Bankruptcy court Judge John Dorsey declined to rule definitively on whether to appoint an independent examiner into the FTX bankruptcy case. The U.S. government argued that statute called for the judge to demand such an examination while FTX said a probe would represent a costly duplication.
After expressing concerns the examiner’s work could be expensive and delay approval of a Chapter 11 reorganization plan, Dorsey said he hoped the issue could be resolved between the two sides ahead of a further hearing on Wednesday.
“How could I confirm a plan if I've appointed an examiner to let me know whether there was insiders who did something wrong?” Dorsey asked. “It really doesn't make any sense to be a mandatory obligation by the court that is not subject to discretion.”
Juliet Sarkessian, representing the U.S. Trustee, a branch of the Department of Justice (DOJ) concerned with bankruptcy matters, had argued the decision was effectively out of the judge’s hands in such a major case.
“This is what Congress decided needed to be done in these circumstances,” Sarkessian said, citing the relevant section of the Bankruptcy Code. “FTX’s situation is a dumpster fire.”
“There's no reason to believe that the cost of the examiner during an investigation is going to be more than the debtors’ professionals conducting an investigation,” Sarkessain added, referring to FTX lawyers’ fees that can top $2,000 per hour.
An examiner could look at alleged misuse of customer funds and security of digital assets at the exchange, and whether any of those responsible were still employed by FTX, Sarkessian said.
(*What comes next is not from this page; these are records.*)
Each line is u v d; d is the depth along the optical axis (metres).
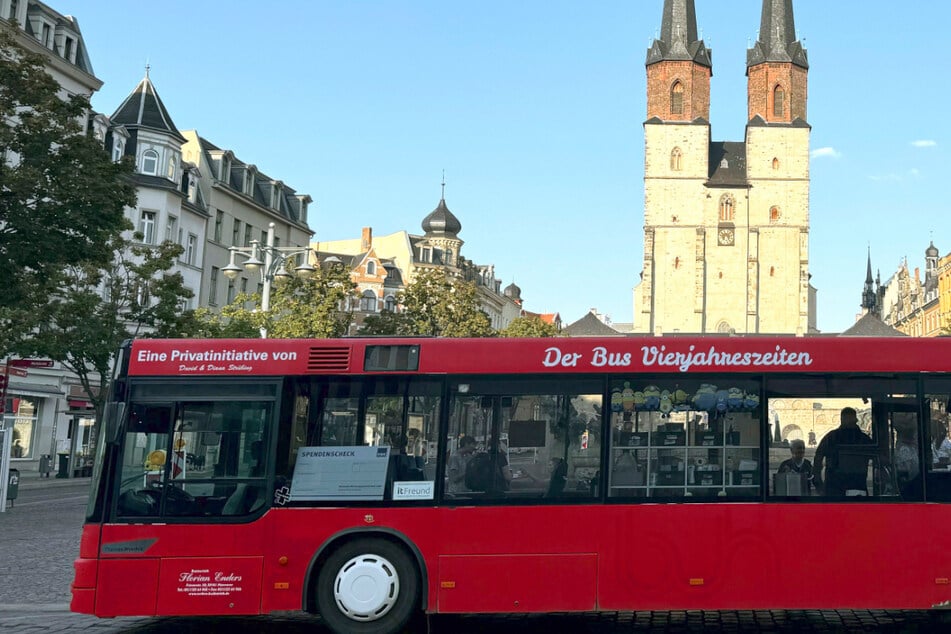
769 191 97.31
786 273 96.88
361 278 93.50
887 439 9.79
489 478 9.68
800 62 98.44
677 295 97.56
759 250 97.31
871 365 9.86
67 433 44.94
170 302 35.56
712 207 97.81
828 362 9.86
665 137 98.50
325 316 41.66
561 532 9.59
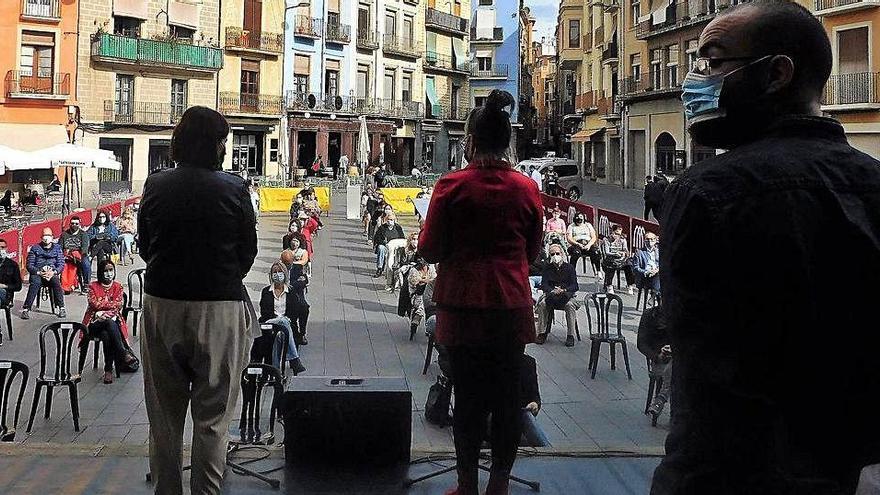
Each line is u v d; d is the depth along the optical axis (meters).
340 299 15.99
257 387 5.96
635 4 46.00
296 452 5.10
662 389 7.99
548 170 39.00
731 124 1.86
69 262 16.67
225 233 3.80
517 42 67.25
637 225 19.72
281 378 6.01
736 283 1.65
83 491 4.57
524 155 78.12
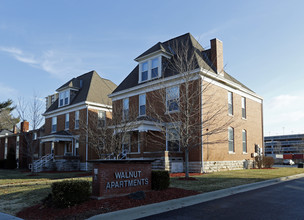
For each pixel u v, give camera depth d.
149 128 20.19
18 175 23.19
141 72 24.81
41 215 7.76
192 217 7.46
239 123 24.64
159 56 23.09
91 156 29.20
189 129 16.52
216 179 14.90
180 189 11.05
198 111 18.52
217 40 23.03
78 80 33.81
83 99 30.31
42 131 37.94
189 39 23.64
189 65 17.05
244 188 12.57
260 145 28.20
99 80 33.91
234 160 23.28
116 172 9.55
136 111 23.12
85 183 8.72
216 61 22.56
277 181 15.41
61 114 33.91
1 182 17.36
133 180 10.02
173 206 8.82
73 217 7.35
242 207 8.60
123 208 8.08
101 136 20.14
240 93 25.45
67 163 28.42
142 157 20.12
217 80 21.91
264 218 7.25
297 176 18.52
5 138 47.19
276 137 109.62
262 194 10.95
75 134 30.61
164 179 10.77
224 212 7.97
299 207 8.50
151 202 8.84
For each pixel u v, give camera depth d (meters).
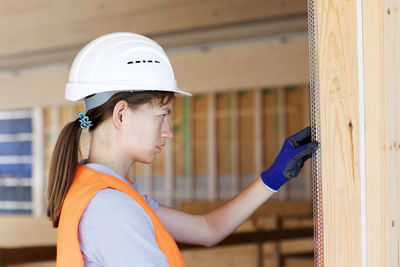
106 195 1.04
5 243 5.05
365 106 1.12
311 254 4.60
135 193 1.10
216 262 4.31
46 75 7.59
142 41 1.18
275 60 5.86
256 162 8.34
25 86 7.74
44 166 9.98
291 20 4.94
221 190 8.76
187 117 9.05
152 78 1.14
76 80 1.17
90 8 5.30
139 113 1.14
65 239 1.06
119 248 0.99
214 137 8.72
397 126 1.14
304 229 3.38
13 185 10.48
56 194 1.11
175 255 1.09
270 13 4.65
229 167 8.71
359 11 1.13
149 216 1.07
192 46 6.19
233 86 6.10
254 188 1.37
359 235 1.12
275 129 8.27
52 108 9.90
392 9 1.15
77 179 1.12
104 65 1.14
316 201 1.19
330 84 1.16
Lawyers for FTX and its creditors argued the report would be a waste of estate resources, and that alleged wrongdoers had already left the company.
“We do not have enough money to pay back all of our creditors and the U.S. Trustee … says that we should spend tens or even hundreds of millions of dollars” on a report, said James Bromley of FTX’s law firm, Sullivan & Cromwell. There is “no evidence that any of those professionals or this examiner to be appointed would be any more independent” than the company’s own staff and hired experts, Bromley added. FTX’s new chief executive, John J Ray III, had previously cited $90 million to $100 million as a typical cost for an examiner’s report, based on his experience working with companies such as Enron.
In January, a bipartisan group of U.S. senators wrote a letter to the judge to support having the independent examiner envisaged under the Bankruptcy Code to probe allegations of fraud or incompetence at the failed crypto exchange.
Last week, four months after being appointed by a New York court, examiner Shoba Pillay published her 500-page report on the collapse of crypto lending company Celsius Network, saying the company had misled customers and used customer funds for operational expenses.